Another key factor of empathy decline among medical students and residents is distress (e.g., burnout, reduced quality of life, depression), which is probably caused by the previously mentioned elements of the "hidden curriculum."

The medical students and interns surveyed were asked which factors they viewed as affecting empathy during education. They considered "mentoring and clinical experiences that promote professional growth" to be the most important; "negative feelings and attitudes toward patients" and "negative school and work experiences" were less important in their view."
(for full article: http://www.medscape.com/viewarticle/747624)


When I read--skimmed the article, I actually felt scared that in the next year, I might just be like the medical student in this study. Too stressed to care or too hurt that will lead to eventually not caring or worse, becoming like my professor. Okay, maybe he's not all bad and that I shouldn't generalize him based on that one incident.. but I still feel that he shouldn't have laughed at the patient's fate. Sure, he didn't laugh in front of her or her family, but doing it in front of the class, might as well be as awful as doing the former. Like what the article said, mentoring and clinical experiences that promote professional growth was the most important factor affecting empathy during education. If professor just does not seem to care, what message is he sending his students?
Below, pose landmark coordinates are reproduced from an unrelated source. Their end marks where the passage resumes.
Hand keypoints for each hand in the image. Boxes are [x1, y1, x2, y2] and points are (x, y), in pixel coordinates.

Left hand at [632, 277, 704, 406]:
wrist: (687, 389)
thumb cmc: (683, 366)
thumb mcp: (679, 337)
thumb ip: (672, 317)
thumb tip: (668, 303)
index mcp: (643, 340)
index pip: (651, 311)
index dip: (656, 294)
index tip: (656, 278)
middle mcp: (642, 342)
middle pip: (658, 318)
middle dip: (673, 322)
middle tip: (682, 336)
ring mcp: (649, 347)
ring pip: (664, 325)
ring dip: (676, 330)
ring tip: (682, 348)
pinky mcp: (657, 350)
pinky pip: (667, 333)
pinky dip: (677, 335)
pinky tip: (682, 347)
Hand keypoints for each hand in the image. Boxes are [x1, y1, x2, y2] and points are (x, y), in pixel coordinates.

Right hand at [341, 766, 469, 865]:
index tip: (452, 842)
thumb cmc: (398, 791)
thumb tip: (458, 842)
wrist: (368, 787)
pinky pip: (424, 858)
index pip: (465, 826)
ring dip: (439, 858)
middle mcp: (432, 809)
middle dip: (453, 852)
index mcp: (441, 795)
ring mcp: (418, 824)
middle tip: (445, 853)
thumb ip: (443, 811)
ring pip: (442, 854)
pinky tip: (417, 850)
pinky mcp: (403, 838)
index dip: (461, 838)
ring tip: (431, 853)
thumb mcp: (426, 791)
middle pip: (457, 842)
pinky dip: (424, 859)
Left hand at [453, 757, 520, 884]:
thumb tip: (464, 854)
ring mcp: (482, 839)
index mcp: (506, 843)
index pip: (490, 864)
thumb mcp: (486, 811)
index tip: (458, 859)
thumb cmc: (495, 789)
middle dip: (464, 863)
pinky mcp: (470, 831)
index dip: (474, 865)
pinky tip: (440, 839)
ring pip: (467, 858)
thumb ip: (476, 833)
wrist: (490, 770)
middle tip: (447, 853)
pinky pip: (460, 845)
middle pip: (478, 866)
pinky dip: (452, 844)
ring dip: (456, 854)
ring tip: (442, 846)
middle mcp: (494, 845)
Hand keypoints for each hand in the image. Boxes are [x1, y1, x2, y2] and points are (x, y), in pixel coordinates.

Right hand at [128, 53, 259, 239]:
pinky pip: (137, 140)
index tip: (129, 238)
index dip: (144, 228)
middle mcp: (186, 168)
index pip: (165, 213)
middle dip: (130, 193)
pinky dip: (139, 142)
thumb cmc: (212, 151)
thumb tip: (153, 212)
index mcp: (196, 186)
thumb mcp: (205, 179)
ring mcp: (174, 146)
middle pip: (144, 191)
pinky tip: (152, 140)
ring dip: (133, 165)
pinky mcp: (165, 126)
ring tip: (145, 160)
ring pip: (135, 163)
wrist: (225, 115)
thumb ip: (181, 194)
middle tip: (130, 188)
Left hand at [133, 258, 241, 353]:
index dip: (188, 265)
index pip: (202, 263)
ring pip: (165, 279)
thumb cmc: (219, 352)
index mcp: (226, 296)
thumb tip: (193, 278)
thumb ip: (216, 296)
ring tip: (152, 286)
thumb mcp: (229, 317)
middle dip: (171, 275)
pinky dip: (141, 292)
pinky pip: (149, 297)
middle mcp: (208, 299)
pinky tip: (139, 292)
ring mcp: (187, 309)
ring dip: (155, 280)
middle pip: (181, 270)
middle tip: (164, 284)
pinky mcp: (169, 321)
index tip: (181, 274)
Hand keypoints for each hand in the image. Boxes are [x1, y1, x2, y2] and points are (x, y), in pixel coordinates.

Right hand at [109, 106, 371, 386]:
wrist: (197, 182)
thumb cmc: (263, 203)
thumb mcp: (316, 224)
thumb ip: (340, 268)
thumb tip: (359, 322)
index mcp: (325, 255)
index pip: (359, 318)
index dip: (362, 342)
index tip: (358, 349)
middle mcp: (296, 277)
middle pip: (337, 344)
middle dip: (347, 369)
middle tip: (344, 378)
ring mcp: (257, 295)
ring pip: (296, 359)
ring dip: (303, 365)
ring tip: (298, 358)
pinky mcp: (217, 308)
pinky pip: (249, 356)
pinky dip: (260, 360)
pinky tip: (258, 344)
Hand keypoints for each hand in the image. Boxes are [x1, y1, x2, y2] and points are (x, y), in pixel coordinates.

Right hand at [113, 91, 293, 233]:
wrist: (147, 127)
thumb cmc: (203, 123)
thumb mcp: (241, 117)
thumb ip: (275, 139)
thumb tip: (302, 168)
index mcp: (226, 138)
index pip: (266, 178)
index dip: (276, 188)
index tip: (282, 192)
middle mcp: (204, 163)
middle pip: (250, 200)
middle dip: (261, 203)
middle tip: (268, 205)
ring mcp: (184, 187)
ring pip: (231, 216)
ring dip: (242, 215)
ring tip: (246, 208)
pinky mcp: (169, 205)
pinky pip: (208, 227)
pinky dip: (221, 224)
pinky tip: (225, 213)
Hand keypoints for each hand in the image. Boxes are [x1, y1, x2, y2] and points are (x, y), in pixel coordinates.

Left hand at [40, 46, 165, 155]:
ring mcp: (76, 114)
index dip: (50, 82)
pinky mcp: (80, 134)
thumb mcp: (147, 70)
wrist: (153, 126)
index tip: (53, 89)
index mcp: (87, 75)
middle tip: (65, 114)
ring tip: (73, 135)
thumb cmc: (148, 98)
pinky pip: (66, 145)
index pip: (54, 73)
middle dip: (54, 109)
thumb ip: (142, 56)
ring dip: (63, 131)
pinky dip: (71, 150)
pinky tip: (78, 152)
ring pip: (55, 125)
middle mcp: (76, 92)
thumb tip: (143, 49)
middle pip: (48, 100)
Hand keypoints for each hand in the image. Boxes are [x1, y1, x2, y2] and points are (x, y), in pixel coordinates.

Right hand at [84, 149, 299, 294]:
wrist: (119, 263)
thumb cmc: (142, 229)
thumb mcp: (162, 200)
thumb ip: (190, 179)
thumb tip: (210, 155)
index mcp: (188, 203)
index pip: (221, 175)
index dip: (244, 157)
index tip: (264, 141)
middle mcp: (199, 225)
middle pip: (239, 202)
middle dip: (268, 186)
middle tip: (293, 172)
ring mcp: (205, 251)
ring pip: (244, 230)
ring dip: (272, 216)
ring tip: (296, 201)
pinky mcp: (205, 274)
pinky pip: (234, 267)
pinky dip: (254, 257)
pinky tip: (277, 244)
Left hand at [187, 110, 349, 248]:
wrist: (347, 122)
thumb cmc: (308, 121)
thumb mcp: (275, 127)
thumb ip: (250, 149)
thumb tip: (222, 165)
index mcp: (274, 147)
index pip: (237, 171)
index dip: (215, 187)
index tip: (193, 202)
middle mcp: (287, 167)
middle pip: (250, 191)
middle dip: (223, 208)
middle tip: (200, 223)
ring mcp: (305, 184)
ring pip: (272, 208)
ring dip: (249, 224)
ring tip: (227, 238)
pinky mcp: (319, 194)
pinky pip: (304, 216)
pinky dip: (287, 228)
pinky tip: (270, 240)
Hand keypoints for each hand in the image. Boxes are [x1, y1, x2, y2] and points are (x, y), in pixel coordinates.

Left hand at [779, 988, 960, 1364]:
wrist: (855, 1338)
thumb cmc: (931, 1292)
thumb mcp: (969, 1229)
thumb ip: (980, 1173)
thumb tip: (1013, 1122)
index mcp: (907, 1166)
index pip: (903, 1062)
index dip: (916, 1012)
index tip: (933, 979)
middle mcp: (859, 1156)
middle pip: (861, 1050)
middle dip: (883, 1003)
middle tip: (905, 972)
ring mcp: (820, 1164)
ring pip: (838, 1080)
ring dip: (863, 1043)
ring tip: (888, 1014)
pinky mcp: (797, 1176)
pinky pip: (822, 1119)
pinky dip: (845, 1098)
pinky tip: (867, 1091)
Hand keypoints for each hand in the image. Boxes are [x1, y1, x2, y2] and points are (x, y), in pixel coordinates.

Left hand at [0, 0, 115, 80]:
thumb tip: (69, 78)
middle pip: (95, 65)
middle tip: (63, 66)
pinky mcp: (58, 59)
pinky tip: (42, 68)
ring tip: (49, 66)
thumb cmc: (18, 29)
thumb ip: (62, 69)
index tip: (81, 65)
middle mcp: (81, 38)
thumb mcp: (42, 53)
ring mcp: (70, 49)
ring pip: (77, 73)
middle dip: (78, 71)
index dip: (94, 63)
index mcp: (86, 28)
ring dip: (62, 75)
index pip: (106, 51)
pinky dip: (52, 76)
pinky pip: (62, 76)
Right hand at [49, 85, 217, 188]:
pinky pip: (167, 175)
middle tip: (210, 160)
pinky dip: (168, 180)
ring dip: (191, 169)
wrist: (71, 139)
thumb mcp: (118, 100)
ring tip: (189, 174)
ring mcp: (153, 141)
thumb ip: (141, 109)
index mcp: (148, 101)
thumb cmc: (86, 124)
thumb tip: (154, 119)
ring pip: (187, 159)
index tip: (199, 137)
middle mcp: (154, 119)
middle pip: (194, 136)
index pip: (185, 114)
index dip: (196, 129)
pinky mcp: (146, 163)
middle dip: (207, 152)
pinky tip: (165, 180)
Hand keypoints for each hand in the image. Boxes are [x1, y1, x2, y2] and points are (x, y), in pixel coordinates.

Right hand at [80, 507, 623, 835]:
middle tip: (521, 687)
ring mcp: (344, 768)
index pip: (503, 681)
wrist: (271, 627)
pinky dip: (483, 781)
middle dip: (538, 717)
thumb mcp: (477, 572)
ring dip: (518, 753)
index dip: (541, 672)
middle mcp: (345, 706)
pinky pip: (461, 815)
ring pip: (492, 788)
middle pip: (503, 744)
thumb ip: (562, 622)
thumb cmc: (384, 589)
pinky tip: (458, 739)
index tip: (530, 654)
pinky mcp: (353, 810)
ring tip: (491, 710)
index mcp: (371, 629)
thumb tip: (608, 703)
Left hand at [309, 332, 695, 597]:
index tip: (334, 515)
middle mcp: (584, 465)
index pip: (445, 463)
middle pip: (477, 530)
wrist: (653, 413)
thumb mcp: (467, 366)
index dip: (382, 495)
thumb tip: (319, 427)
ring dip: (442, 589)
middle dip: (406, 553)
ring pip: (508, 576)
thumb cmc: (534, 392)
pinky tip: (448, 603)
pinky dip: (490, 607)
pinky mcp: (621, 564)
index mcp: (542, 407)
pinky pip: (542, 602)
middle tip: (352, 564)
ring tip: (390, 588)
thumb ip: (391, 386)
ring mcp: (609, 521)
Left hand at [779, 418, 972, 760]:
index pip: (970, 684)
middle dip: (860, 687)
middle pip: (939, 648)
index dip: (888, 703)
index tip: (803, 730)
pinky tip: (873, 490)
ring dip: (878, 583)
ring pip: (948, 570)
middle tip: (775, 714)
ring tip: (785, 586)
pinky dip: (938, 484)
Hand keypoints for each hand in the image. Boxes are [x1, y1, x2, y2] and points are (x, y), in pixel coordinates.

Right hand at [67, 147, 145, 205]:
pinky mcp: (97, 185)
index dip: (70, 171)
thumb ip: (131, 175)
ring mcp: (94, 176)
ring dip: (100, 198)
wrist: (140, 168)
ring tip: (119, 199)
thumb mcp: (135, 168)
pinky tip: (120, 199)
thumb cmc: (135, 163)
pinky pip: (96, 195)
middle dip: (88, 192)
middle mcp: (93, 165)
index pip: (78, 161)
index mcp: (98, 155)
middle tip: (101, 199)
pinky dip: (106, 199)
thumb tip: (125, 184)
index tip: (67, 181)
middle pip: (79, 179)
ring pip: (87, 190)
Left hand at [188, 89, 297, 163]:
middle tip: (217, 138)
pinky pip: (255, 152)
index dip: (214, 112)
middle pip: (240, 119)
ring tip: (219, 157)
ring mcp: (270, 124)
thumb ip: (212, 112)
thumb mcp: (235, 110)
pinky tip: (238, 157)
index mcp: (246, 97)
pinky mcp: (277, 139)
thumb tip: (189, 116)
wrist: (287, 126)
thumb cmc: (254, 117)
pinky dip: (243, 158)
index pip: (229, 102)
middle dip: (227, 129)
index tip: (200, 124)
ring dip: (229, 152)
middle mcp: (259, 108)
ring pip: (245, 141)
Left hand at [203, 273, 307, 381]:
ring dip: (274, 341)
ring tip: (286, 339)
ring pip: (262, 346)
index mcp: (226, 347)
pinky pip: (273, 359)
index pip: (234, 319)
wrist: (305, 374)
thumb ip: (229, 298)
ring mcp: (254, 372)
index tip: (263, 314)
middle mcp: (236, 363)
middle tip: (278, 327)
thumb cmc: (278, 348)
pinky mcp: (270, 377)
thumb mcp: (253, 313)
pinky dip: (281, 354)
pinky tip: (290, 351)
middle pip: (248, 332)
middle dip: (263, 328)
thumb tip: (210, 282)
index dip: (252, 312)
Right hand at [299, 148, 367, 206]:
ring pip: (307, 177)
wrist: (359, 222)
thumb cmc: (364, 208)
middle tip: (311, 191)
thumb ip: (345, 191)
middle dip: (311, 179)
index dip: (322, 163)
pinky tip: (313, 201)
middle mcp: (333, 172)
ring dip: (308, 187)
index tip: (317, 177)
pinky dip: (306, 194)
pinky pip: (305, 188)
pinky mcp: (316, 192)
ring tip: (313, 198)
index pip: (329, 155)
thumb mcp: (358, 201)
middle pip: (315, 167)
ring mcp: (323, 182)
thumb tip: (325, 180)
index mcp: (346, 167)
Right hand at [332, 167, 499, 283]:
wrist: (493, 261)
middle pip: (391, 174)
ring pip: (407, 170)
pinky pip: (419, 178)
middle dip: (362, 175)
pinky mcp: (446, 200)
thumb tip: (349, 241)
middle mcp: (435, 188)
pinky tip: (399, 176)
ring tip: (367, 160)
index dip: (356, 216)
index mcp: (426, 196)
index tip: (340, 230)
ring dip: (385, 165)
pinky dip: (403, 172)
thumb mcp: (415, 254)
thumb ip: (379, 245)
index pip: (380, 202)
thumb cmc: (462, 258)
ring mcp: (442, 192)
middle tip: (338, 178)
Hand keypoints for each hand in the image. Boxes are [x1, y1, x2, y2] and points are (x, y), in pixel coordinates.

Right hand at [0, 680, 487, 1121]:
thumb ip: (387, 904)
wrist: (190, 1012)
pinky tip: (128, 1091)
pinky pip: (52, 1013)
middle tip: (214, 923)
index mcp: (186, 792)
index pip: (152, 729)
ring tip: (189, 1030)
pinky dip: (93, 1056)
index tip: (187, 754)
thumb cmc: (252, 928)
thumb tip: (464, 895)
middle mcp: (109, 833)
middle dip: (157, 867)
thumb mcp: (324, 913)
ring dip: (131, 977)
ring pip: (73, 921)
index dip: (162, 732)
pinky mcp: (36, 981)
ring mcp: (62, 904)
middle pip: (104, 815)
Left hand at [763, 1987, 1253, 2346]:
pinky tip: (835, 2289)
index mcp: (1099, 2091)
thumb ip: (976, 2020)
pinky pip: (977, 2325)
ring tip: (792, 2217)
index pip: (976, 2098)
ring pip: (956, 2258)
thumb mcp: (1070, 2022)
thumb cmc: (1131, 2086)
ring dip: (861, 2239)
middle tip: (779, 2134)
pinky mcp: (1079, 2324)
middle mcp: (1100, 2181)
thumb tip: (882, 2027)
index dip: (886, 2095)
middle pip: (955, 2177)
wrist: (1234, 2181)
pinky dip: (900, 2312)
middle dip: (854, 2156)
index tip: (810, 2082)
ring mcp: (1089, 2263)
A patient is a patient. A human being. Someone in need. Dehumanizing them to do one's responsibilities would not help one bit. A doctor cares for the sick not for the sickness. It is for that reason that I admire consultants/residents who actually take time to get to know the patient or actually knowing how the patient was, instead of throwing the generic "how are you today?" and leaving 1-2 minutes later. Sure, most doctors would probably argue that having dozens of patients won't give them enough time to have small chit-chats with their patients, but how come certain doctors can still take the time to do so?

Back when I was in 1st year, a professor told us a story of a certain patient and laughed at how his/her organs could no longer be placed back inside his/her body which, among other things, led to the patient's death. I pray, one day, when I become a nurse-doctor, I won't be detached like he was.. that I would still be human enough to feel and care.